# [Try it]
Report how many lines in the entries below have the word "KiCad" in them, and give no other words.
Information: Begin
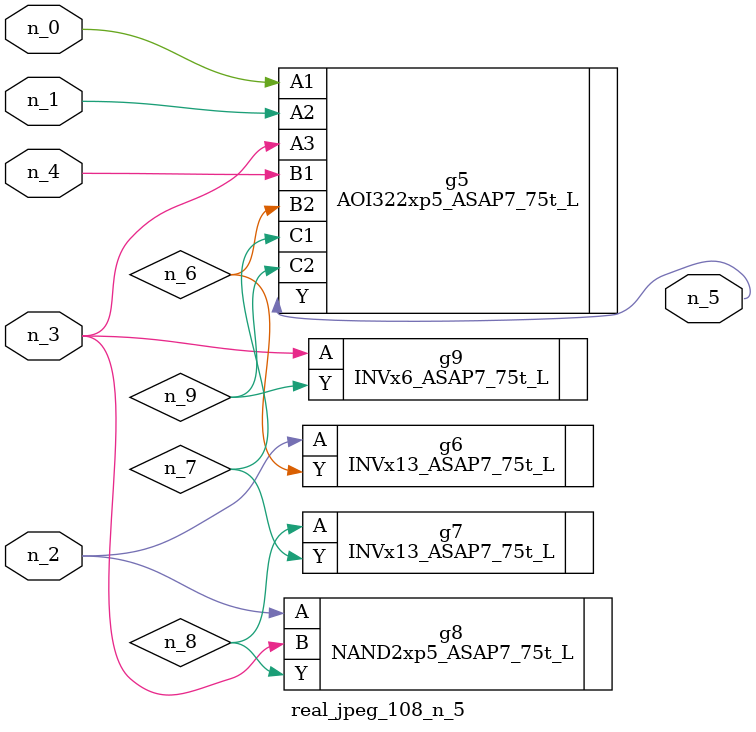
<source format=v>
module real_jpeg_108_n_5 (n_4, n_0, n_1, n_2, n_3, n_5);

input n_4;
input n_0;
input n_1;
input n_2;
input n_3;

output n_5;

wire n_8;
wire n_6;
wire n_7;
wire n_9;

AOI322xp5_ASAP7_75t_L g5 ( 
.A1(n_0),
.A2(n_1),
.A3(n_3),
.B1(n_4),
.B2(n_6),
.C1(n_7),
.C2(n_9),
.Y(n_5)
);

INVx13_ASAP7_75t_L g6 ( 
.A(n_2),
.Y(n_6)
);

NAND2xp5_ASAP7_75t_L g8 ( 
.A(n_2),
.B(n_3),
.Y(n_8)
);

INVx6_ASAP7_75t_L g9 ( 
.A(n_3),
.Y(n_9)
);

INVx13_ASAP7_75t_L g7 ( 
.A(n_8),
.Y(n_7)
);


endmodule
</source>
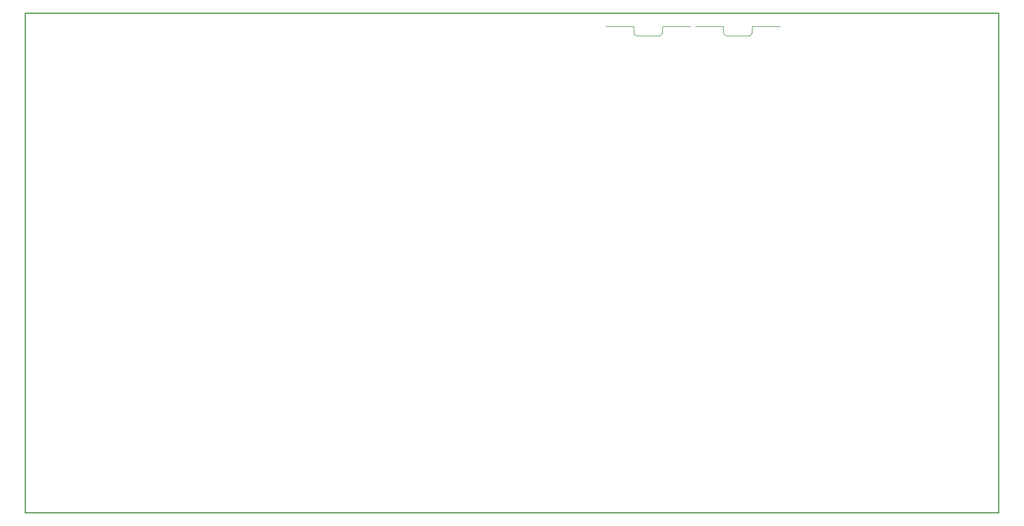
<source format=gbr>
%TF.GenerationSoftware,KiCad,Pcbnew,8.0.4*%
%TF.CreationDate,2024-10-17T10:00:51+02:00*%
%TF.ProjectId,drvPcb,64727650-6362-42e6-9b69-6361645f7063,rev?*%
%TF.SameCoordinates,PX273de60PY7d07530*%
%TF.FileFunction,Profile,NP*%
%FSLAX46Y46*%
G04 Gerber Fmt 4.6, Leading zero omitted, Abs format (unit mm)*
G04 Created by KiCad (PCBNEW 8.0.4) date 2024-10-17 10:00:51*
%MOMM*%
%LPD*%
G01*
G04 APERTURE LIST*
%TA.AperFunction,Profile*%
%ADD10C,0.200000*%
%TD*%
%TA.AperFunction,Profile*%
%ADD11C,0.120000*%
%TD*%
G04 APERTURE END LIST*
D10*
X0Y77000000D02*
X150000000Y77000000D01*
X150000000Y0D01*
X0Y0D01*
X0Y77000000D01*
D11*
%TO.C,J21*%
X111975000Y73898000D02*
X111975000Y74898000D01*
X111975000Y74898000D02*
X116275000Y74898000D01*
X107975000Y73498000D02*
X111575000Y73498000D01*
X107575000Y73898000D02*
X107575000Y74898000D01*
X107575000Y74898000D02*
X103275000Y74898000D01*
X111975000Y73898000D02*
G75*
G02*
X111575000Y73498000I-400001J1D01*
G01*
X107975000Y73498000D02*
G75*
G02*
X107575000Y73898000I0J400000D01*
G01*
%TO.C,J9*%
X93755000Y74905000D02*
X89455000Y74905000D01*
X93755000Y73905000D02*
X93755000Y74905000D01*
X94155000Y73505000D02*
X97755000Y73505000D01*
X98155000Y74905000D02*
X102455000Y74905000D01*
X98155000Y73905000D02*
X98155000Y74905000D01*
X94155000Y73505000D02*
G75*
G02*
X93755000Y73905000I0J400000D01*
G01*
X98155000Y73905000D02*
G75*
G02*
X97755000Y73505000I-400002J2D01*
G01*
%TD*%
M02*

</source>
Information: End
# [Response to this exercise]
2